START Materials provided

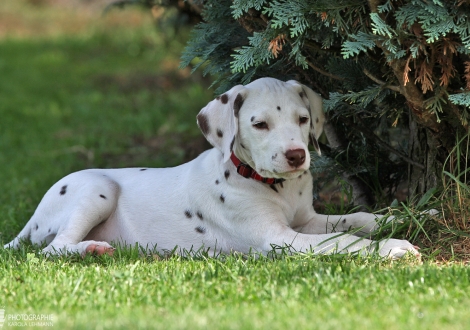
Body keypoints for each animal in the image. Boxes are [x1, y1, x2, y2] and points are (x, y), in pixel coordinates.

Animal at [2, 76, 422, 258]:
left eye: (303, 120)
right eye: (260, 124)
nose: (296, 156)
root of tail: (31, 221)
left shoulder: (305, 220)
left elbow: (357, 219)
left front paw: (411, 215)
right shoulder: (279, 237)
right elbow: (343, 241)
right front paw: (393, 247)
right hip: (96, 190)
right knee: (53, 248)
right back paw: (91, 249)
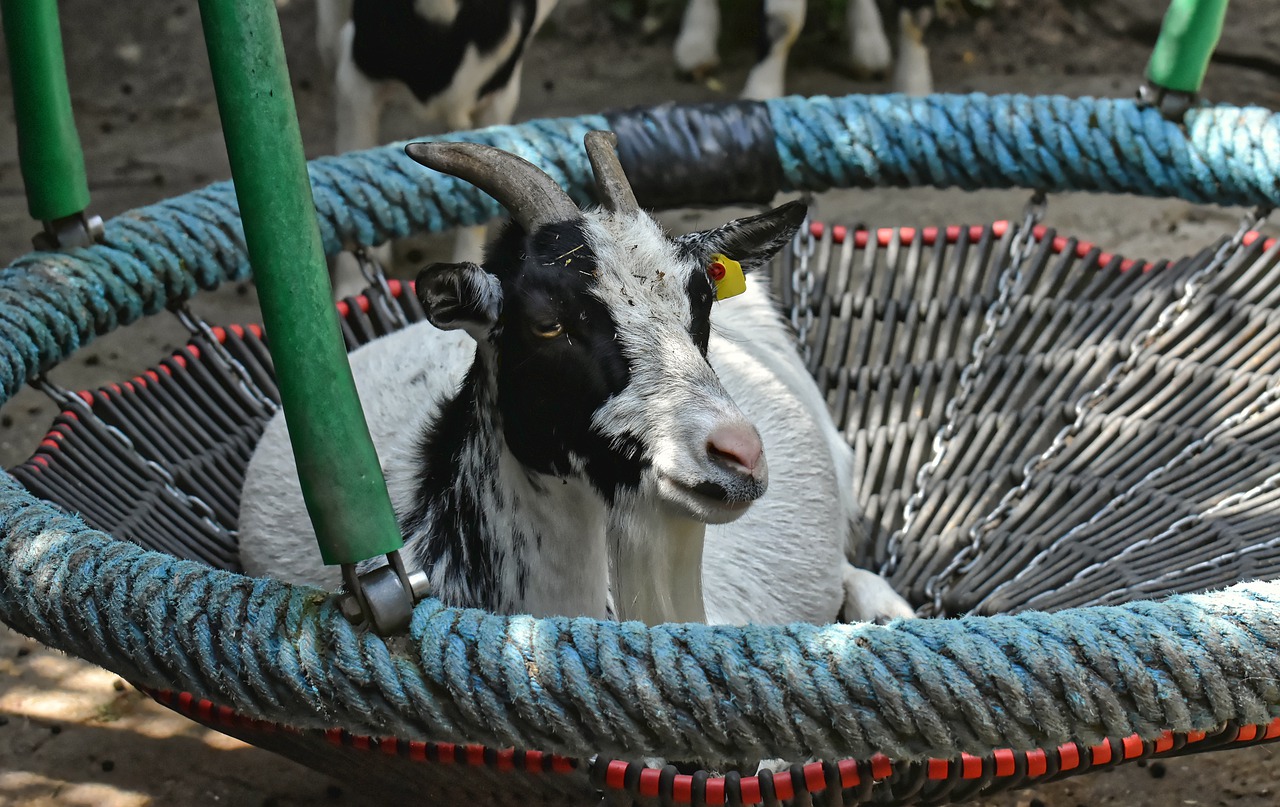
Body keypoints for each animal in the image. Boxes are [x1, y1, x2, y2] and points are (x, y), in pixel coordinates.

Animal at [675, 0, 936, 99]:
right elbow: (785, 18)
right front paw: (761, 93)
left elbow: (918, 17)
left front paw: (914, 90)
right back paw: (696, 42)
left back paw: (868, 41)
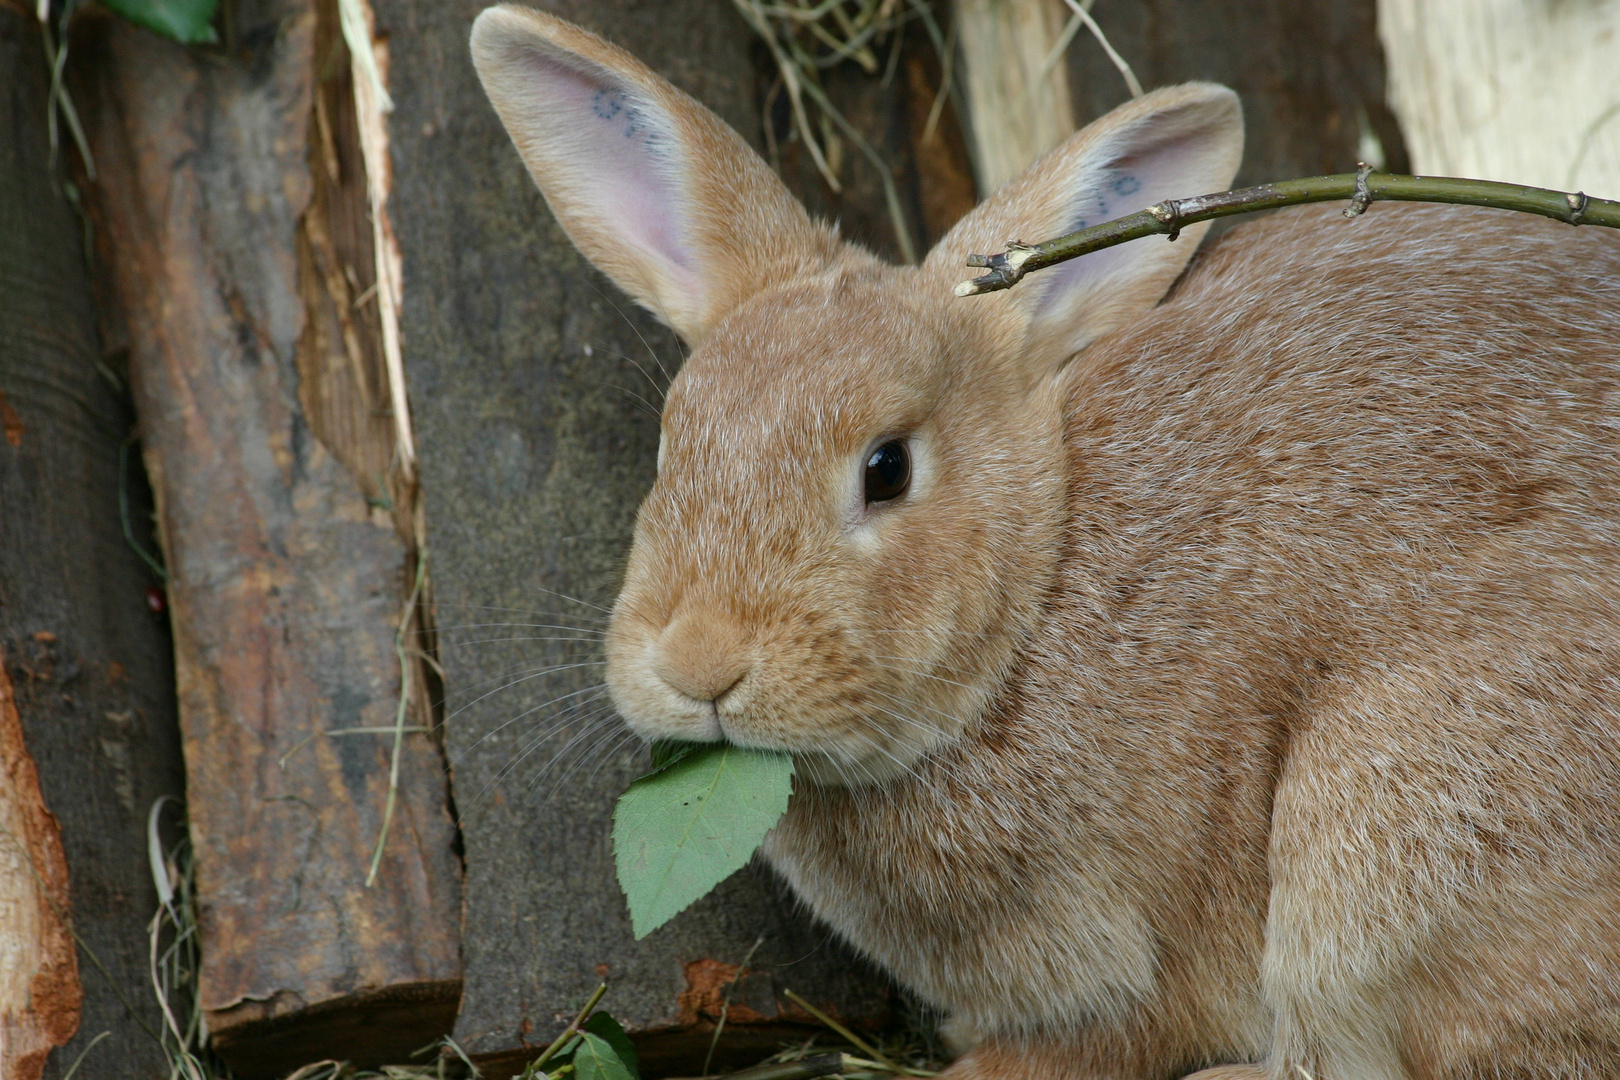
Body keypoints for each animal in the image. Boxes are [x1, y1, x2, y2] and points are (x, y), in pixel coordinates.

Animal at [469, 4, 1620, 1075]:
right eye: (672, 446)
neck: (1039, 589)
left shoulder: (1135, 977)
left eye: (887, 468)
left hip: (1392, 817)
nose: (700, 663)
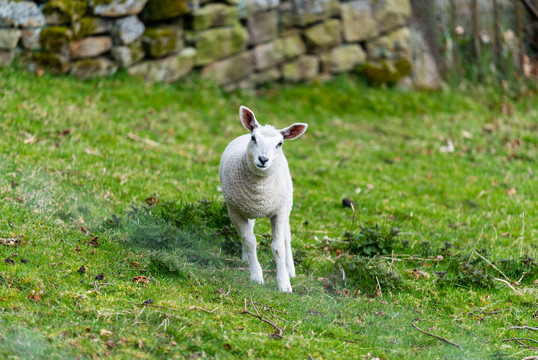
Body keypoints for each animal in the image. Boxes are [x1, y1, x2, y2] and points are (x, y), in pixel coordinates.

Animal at [218, 105, 306, 292]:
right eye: (254, 138)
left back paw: (290, 269)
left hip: (287, 202)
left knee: (286, 237)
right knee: (249, 229)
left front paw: (284, 284)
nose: (263, 159)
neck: (259, 193)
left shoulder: (279, 211)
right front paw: (257, 276)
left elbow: (279, 247)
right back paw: (246, 258)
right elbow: (250, 241)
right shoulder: (234, 210)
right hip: (244, 207)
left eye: (280, 144)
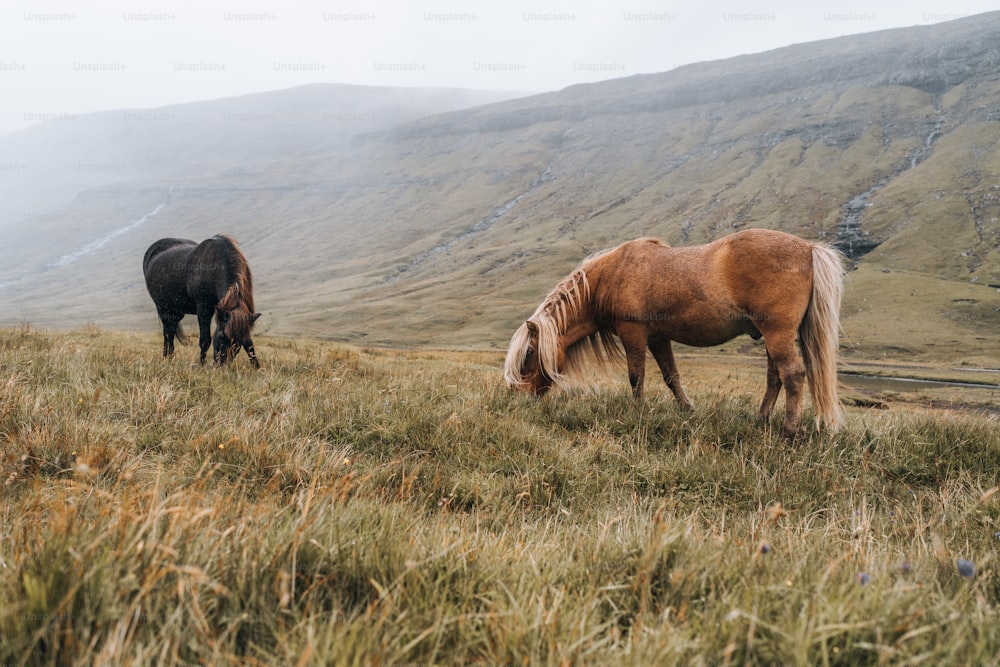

END Materials provided

The task –
The task calls for every line of the data to be returned exactly, without pictures.

Exercise result –
Body keypoints for each animal in the image. Boxes are [x1, y1, x2, y2] and points are (x, y), in pixel coordinates.

Animal at [2, 76, 422, 258]:
left eye: (303, 120)
right eye: (260, 124)
nose: (296, 156)
root of tail: (31, 221)
left shoulder: (305, 220)
left elbow: (357, 219)
left front paw: (411, 215)
right shoulder: (279, 237)
right elbow: (343, 241)
right front paw: (393, 247)
right hip: (96, 190)
right knee: (53, 248)
right back paw: (91, 249)
Body keypoints for each animal in the image. Boxes are [x1, y1, x2, y2] and points are (x, y), in pixel coordinates.

Animal at [675, 0, 936, 99]:
right elbow: (785, 18)
right front paw: (761, 93)
left elbow: (918, 17)
left front paw: (914, 90)
right back paw: (696, 42)
left back paw: (868, 41)
Body keypoints for each animal in the image. Boxes are [x1, y1, x2, y2] and points are (x, y), in pixel coordinates.

Animal at [469, 4, 1620, 1075]:
right eye: (672, 446)
neck: (1039, 589)
left shoulder: (1135, 977)
left eye: (887, 468)
left hip: (1392, 817)
nose: (700, 663)
Body keypoints for each animal in the image. Boxes are [x1, y1, x2, y2] and points are (x, y), in pixel coordinates.

Animal at [218, 105, 306, 292]:
right eye: (254, 138)
left back paw: (290, 269)
left hip: (287, 202)
left knee: (286, 237)
right knee: (249, 229)
left front paw: (284, 284)
nose: (263, 159)
neck: (259, 193)
left shoulder: (279, 211)
right front paw: (257, 276)
left elbow: (279, 247)
right back paw: (246, 258)
right elbow: (250, 241)
right shoulder: (234, 210)
right hip: (244, 207)
left eye: (280, 144)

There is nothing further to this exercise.